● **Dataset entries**

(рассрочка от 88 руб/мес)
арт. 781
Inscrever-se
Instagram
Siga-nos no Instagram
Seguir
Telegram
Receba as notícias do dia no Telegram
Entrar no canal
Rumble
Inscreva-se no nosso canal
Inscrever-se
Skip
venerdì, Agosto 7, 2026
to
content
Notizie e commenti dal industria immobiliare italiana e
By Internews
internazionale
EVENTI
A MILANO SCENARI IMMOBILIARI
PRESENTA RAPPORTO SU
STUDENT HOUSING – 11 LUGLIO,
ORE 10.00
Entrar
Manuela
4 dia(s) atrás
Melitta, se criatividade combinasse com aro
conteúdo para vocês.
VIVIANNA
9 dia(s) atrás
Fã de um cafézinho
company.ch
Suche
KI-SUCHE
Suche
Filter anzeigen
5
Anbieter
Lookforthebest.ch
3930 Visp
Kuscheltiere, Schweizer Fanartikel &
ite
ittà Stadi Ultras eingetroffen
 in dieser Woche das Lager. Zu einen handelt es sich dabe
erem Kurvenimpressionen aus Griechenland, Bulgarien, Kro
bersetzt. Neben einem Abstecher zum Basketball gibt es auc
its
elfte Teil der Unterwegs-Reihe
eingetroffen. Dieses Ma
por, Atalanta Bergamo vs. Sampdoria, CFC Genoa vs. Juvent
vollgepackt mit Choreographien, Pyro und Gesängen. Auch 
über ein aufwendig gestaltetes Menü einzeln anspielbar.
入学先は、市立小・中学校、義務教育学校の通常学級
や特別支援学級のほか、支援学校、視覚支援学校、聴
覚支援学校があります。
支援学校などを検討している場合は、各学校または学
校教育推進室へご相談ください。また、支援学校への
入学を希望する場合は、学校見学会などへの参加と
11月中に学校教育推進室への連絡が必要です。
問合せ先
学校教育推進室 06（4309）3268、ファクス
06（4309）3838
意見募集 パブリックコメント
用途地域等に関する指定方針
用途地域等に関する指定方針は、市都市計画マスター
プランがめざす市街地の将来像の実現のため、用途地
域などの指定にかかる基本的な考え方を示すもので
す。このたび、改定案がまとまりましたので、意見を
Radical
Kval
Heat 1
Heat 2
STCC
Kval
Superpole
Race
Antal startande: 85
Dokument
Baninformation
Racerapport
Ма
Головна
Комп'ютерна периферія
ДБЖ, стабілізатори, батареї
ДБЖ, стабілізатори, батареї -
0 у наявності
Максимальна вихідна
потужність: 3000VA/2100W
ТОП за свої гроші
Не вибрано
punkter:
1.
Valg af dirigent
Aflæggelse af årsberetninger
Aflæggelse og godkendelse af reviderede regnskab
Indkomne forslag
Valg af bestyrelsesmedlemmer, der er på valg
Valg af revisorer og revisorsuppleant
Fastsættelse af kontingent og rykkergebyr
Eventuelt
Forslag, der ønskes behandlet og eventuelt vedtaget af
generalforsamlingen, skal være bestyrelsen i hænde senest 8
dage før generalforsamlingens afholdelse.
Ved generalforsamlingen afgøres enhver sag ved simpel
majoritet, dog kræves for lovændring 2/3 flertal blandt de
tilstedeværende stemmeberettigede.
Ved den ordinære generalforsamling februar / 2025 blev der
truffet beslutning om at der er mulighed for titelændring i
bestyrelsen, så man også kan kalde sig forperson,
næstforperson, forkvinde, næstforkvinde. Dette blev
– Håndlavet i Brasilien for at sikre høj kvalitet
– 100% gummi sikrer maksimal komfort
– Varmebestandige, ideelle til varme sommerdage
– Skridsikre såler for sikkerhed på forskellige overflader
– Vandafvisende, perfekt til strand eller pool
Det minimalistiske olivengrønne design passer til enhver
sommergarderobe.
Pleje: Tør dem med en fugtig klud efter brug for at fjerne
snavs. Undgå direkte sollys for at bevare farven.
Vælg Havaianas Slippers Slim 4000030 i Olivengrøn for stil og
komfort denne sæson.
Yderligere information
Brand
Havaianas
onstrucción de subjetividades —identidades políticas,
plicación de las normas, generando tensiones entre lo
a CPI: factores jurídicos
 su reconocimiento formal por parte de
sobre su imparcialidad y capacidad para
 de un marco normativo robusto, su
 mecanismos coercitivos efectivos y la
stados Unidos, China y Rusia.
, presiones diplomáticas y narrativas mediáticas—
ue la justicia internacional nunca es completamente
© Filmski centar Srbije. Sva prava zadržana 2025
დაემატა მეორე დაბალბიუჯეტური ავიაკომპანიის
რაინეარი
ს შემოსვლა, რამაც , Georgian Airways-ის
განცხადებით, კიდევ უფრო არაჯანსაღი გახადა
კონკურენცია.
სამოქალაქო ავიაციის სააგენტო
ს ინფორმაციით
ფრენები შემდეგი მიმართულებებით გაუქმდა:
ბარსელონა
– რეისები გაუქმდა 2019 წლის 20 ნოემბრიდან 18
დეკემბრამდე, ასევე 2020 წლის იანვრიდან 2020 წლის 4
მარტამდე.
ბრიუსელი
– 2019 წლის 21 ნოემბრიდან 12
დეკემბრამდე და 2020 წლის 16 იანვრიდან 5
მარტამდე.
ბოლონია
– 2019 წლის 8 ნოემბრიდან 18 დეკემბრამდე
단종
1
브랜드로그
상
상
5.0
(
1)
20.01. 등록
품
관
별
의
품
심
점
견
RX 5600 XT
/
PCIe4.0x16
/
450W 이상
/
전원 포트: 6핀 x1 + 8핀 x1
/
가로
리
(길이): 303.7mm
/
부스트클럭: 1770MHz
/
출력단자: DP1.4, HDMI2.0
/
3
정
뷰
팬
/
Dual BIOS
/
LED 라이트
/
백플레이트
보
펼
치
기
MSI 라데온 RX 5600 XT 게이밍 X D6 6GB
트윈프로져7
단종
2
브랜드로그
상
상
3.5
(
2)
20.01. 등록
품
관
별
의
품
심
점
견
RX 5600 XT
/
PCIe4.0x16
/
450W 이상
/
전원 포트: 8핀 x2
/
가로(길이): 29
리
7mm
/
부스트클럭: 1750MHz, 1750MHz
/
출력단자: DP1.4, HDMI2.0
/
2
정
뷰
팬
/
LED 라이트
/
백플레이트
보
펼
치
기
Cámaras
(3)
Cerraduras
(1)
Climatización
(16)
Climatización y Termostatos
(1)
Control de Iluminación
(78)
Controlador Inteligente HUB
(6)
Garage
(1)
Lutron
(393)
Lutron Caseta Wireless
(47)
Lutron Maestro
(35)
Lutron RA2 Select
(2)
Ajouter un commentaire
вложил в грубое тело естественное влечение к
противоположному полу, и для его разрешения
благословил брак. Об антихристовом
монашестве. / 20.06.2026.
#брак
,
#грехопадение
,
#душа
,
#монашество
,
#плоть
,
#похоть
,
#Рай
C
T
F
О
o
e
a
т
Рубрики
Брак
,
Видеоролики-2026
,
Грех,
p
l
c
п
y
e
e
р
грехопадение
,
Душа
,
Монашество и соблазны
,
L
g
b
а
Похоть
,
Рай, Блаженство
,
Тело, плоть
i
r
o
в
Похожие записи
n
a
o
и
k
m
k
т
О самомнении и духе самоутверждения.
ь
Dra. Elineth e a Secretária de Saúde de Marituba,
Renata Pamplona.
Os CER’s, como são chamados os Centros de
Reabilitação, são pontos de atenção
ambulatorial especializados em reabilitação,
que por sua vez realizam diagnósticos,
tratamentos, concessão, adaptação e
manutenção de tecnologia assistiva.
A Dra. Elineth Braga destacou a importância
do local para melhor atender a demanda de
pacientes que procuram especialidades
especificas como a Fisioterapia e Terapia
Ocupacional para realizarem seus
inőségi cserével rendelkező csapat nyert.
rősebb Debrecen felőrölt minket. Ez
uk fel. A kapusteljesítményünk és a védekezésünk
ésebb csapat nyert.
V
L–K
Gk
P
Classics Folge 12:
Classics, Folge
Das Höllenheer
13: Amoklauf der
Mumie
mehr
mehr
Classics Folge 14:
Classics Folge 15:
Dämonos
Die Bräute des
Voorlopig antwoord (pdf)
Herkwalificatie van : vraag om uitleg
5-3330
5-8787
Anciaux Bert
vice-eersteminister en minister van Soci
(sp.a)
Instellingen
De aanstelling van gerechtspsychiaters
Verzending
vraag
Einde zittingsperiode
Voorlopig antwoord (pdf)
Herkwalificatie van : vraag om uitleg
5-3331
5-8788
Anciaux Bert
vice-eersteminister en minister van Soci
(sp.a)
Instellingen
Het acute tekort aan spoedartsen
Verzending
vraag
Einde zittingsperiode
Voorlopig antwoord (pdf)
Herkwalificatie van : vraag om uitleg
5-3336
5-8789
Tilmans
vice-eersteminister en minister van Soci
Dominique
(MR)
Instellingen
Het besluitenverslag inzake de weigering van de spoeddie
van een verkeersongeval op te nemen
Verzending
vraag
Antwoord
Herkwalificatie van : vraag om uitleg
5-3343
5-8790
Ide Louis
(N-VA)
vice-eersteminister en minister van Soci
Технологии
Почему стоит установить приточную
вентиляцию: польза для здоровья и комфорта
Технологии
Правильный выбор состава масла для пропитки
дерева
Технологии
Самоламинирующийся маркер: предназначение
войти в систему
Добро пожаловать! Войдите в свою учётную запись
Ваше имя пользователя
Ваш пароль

● **To do**
Output the lines from the first line of the rows through the line containing "PRESENTA RAPPORTO SU", inclusive, as a JSON list of strings with one string per line and blank lines omitted.

● **Expected answer**
[
  "(рассрочка от 88 руб/мес)",
  "арт. 781",
  "Inscrever-se",
  "Instagram",
  "Siga-nos no Instagram",
  "Seguir",
  "Telegram",
  "Receba as notícias do dia no Telegram",
  "Entrar no canal",
  "Rumble",
  "Inscreva-se no nosso canal",
  "Inscrever-se",
  "Skip",
  "venerdì, Agosto 7, 2026",
  "to",
  "content",
  "Notizie e commenti dal industria immobiliare italiana e",
  "By Internews",
  "internazionale",
  "EVENTI",
  "A MILANO SCENARI IMMOBILIARI",
  "PRESENTA RAPPORTO SU"
]